[Items from a data source]

▼

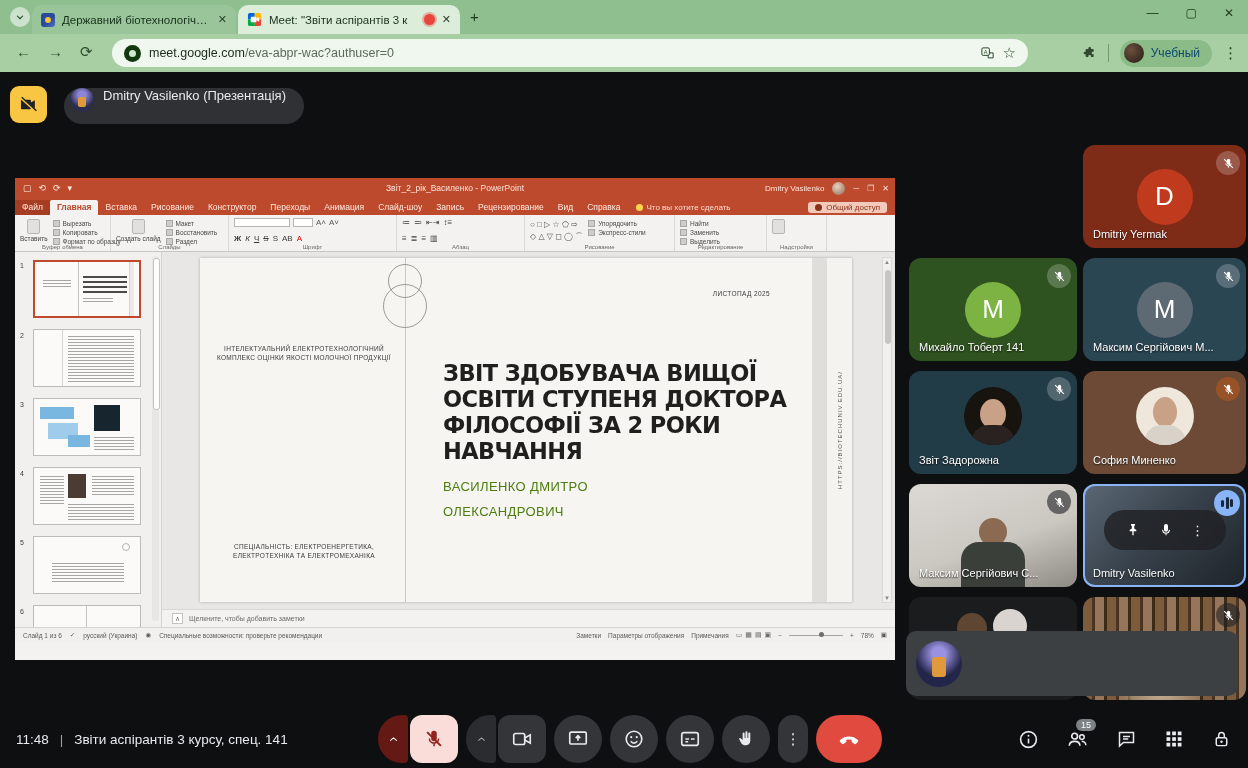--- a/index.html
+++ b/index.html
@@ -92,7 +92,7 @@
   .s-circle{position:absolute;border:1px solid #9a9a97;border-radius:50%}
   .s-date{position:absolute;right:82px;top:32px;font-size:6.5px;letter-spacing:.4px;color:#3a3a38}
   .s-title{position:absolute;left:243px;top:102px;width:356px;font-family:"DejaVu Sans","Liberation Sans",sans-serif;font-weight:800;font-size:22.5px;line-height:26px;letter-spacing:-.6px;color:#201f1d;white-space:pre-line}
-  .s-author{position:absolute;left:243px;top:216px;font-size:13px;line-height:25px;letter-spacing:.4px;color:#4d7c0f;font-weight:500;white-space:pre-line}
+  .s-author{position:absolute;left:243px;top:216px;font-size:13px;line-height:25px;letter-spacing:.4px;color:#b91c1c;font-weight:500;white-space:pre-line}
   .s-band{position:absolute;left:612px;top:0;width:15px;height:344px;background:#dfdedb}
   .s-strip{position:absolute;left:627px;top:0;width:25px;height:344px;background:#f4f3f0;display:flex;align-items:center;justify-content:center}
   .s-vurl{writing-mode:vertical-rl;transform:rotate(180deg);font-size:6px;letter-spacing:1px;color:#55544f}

▲

### Exercise description
Each entry above has to be set down again verbatim, except for its pictures.

### Expected answer
--- a/index.html
+++ b/index.html
@@ -92,7 +92,7 @@
   .s-circle{position:absolute;border:1px solid #9a9a97;border-radius:50%}
   .s-date{position:absolute;right:82px;top:32px;font-size:6.5px;letter-spacing:.4px;color:#3a3a38}
   .s-title{position:absolute;left:243px;top:102px;width:356px;font-family:"DejaVu Sans","Liberation Sans",sans-serif;font-weight:800;font-size:22.5px;line-height:26px;letter-spacing:-.6px;color:#201f1d;white-space:pre-line}
-  .s-author{position:absolute;left:243px;top:216px;font-size:13px;line-height:25px;letter-spacing:.4px;color:#4d7c0f;font-weight:500;white-space:pre-line}
+  .s-author{position:absolute;left:243px;top:216px;font-size:13px;line-height:25px;letter-spacing:.4px;color:#b91c1c;font-weight:500;white-space:pre-line}
   .s-band{position:absolute;left:612px;top:0;width:15px;height:344px;background:#dfdedb}
   .s-strip{position:absolute;left:627px;top:0;width:25px;height:344px;background:#f4f3f0;display:flex;align-items:center;justify-content:center}
   .s-vurl{writing-mode:vertical-rl;transform:rotate(180deg);font-size:6px;letter-spacing:1px;color:#55544f}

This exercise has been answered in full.